Repeat exactly the lines from the first line of the records through the line containing "left hip: (753, 675)", and nothing more.

━━━━━ TASK INPUTS

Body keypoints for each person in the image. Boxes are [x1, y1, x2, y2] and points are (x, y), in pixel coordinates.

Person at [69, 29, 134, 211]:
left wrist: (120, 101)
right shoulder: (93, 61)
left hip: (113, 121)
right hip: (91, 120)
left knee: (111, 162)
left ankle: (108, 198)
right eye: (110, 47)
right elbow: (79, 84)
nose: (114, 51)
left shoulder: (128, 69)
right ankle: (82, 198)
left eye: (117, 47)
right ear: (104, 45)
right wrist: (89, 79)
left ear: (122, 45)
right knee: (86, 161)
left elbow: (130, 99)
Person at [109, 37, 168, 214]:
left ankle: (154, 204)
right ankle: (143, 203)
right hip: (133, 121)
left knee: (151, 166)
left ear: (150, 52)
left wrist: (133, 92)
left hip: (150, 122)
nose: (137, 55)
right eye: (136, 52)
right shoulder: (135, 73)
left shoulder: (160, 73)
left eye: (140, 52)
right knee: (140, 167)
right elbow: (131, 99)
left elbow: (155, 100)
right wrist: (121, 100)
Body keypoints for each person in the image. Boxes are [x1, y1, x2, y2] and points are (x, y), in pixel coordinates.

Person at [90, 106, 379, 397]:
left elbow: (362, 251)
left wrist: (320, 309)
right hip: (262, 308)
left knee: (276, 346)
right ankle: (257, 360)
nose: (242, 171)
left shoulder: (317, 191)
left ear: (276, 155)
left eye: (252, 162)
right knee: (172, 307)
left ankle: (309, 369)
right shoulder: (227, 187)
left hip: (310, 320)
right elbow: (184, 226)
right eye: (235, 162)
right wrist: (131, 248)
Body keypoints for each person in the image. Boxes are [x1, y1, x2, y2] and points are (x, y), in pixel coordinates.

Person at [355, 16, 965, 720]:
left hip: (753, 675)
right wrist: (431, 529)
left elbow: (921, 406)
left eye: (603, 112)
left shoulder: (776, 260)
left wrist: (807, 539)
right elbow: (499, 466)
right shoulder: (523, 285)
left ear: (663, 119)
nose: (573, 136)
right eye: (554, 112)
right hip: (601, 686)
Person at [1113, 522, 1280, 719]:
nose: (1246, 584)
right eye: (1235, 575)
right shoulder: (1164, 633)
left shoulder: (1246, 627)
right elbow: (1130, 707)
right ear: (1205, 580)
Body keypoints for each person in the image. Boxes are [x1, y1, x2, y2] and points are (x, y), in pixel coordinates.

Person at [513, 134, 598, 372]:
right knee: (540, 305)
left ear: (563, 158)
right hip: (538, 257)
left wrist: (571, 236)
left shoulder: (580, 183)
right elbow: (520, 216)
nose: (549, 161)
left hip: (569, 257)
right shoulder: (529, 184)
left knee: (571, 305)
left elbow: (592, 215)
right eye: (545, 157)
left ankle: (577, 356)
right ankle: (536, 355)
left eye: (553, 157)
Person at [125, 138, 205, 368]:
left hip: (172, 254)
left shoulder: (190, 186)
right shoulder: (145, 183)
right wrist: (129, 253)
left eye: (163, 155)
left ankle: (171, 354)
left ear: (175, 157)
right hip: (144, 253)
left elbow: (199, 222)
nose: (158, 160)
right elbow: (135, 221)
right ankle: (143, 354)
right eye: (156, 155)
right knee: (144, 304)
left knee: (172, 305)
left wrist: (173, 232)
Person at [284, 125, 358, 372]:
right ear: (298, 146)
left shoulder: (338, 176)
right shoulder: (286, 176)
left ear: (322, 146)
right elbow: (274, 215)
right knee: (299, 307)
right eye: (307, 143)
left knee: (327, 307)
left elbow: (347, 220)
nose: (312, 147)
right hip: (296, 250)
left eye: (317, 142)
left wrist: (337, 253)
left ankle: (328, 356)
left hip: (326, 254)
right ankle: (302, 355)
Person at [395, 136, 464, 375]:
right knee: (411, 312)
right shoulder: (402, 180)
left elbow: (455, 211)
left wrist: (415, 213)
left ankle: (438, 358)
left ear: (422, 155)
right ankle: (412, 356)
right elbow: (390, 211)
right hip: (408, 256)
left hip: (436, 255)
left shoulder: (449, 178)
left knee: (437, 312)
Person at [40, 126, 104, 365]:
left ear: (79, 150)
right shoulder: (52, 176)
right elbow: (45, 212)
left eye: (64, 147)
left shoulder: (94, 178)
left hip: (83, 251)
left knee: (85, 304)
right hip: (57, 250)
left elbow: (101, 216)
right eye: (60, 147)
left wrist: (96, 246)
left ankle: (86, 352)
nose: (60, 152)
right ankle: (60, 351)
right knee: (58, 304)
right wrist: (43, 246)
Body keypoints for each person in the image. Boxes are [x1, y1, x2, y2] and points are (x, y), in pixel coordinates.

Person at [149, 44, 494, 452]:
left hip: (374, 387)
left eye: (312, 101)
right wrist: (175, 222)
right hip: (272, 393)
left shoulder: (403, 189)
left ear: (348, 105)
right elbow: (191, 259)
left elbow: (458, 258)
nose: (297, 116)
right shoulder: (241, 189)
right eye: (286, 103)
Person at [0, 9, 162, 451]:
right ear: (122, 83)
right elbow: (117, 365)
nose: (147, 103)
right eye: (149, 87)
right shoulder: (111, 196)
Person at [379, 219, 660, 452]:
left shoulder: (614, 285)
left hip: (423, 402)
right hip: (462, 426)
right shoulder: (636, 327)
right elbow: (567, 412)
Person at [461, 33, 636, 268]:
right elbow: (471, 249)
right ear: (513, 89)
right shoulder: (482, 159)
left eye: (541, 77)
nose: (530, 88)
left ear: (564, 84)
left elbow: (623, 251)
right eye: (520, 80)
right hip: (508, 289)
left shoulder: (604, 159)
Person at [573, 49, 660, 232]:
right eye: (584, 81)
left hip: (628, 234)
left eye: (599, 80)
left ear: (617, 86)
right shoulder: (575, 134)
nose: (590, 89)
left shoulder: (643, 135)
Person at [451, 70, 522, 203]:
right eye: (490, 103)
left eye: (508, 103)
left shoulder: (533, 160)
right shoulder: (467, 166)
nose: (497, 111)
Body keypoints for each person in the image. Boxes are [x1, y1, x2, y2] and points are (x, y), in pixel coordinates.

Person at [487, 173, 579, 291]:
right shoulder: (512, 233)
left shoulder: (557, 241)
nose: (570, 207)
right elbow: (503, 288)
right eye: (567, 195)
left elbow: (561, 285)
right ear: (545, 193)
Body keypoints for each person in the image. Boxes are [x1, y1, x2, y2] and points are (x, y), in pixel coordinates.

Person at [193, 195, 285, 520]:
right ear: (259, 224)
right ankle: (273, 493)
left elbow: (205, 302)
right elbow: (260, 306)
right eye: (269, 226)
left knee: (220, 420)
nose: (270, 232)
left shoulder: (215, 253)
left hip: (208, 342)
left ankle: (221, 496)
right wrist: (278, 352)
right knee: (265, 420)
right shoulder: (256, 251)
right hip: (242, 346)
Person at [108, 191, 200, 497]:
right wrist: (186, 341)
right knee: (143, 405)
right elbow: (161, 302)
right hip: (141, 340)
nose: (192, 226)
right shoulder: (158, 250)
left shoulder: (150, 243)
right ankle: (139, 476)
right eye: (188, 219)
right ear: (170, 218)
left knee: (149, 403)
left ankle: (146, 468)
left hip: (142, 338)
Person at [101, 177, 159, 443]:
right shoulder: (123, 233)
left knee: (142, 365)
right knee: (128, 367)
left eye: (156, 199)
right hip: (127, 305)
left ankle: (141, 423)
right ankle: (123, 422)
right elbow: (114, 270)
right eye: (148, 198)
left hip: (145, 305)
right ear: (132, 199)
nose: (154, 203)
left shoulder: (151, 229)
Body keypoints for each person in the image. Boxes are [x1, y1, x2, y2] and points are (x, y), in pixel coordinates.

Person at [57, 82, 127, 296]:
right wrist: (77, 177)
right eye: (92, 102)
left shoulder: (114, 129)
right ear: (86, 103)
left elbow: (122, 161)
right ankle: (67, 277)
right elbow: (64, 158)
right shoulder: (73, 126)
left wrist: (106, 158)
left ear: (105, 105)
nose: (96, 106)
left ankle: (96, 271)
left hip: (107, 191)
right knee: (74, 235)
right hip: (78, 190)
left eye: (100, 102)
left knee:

━━━━━━━━━━

### RESULT BELOW
Body keypoints for each person in the image. Boxes are [x1, y1, x2, y2] and points are (x, y), in pixel coordinates.

Person at [69, 29, 134, 211]:
left wrist: (120, 101)
right shoulder: (93, 61)
left hip: (113, 121)
right hip: (91, 120)
left knee: (111, 162)
left ankle: (108, 198)
right eye: (110, 47)
right elbow: (79, 84)
nose: (114, 51)
left shoulder: (128, 69)
right ankle: (82, 198)
left eye: (117, 47)
right ear: (104, 45)
right wrist: (89, 79)
left ear: (122, 45)
right knee: (86, 161)
left elbow: (130, 99)
Person at [109, 37, 168, 214]:
left ankle: (154, 204)
right ankle: (143, 203)
right hip: (133, 121)
left knee: (151, 166)
left ear: (150, 52)
left wrist: (133, 92)
left hip: (150, 122)
nose: (137, 55)
right eye: (136, 52)
right shoulder: (135, 73)
left shoulder: (160, 73)
left eye: (140, 52)
right knee: (140, 167)
right elbow: (131, 99)
left elbow: (155, 100)
right wrist: (121, 100)
Body keypoints for each person in the image. Boxes are [x1, y1, x2, y2] and points are (x, y), in pixel coordinates.

Person at [90, 106, 379, 397]:
left elbow: (362, 251)
left wrist: (320, 309)
right hip: (262, 308)
left knee: (276, 346)
right ankle: (257, 360)
nose: (242, 171)
left shoulder: (317, 191)
left ear: (276, 155)
left eye: (252, 162)
right knee: (172, 307)
left ankle: (309, 369)
right shoulder: (227, 187)
left hip: (310, 320)
right elbow: (184, 226)
right eye: (235, 162)
right wrist: (131, 248)
Body keypoints for each person in the image. Boxes are [x1, y1, x2, y2] and points are (x, y), in pixel coordinates.

Person at [355, 16, 965, 720]:
left hip: (753, 675)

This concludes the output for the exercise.